------ AVAILABLE DATA ------
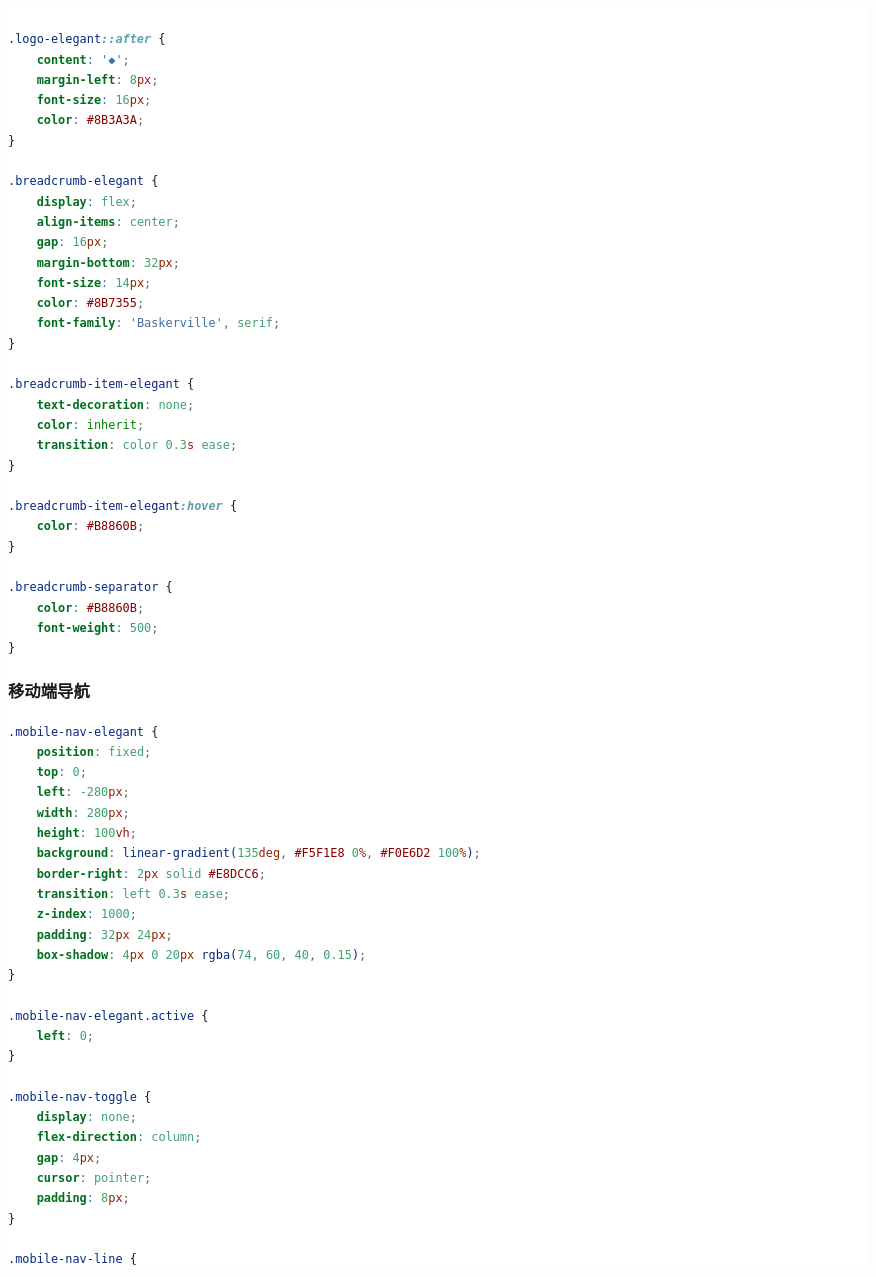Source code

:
 ```css

.logo-elegant::after {
    content: '◆';
    margin-left: 8px;
    font-size: 16px;
    color: #8B3A3A;
}

.breadcrumb-elegant {
    display: flex;
    align-items: center;
    gap: 16px;
    margin-bottom: 32px;
    font-size: 14px;
    color: #8B7355;
    font-family: 'Baskerville', serif;
}

.breadcrumb-item-elegant {
    text-decoration: none;
    color: inherit;
    transition: color 0.3s ease;
}

.breadcrumb-item-elegant:hover {
    color: #B8860B;
}

.breadcrumb-separator {
    color: #B8860B;
    font-weight: 500;
}
```

### 移动端导航
```css
.mobile-nav-elegant {
    position: fixed;
    top: 0;
    left: -280px;
    width: 280px;
    height: 100vh;
    background: linear-gradient(135deg, #F5F1E8 0%, #F0E6D2 100%);
    border-right: 2px solid #E8DCC6;
    transition: left 0.3s ease;
    z-index: 1000;
    padding: 32px 24px;
    box-shadow: 4px 0 20px rgba(74, 60, 40, 0.15);
}

.mobile-nav-elegant.active {
    left: 0;
}

.mobile-nav-toggle {
    display: none;
    flex-direction: column;
    gap: 4px;
    cursor: pointer;
    padding: 8px;
}

.mobile-nav-line {
```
------
For the string "elegant", count every line of the material where it appears and state only the count.

6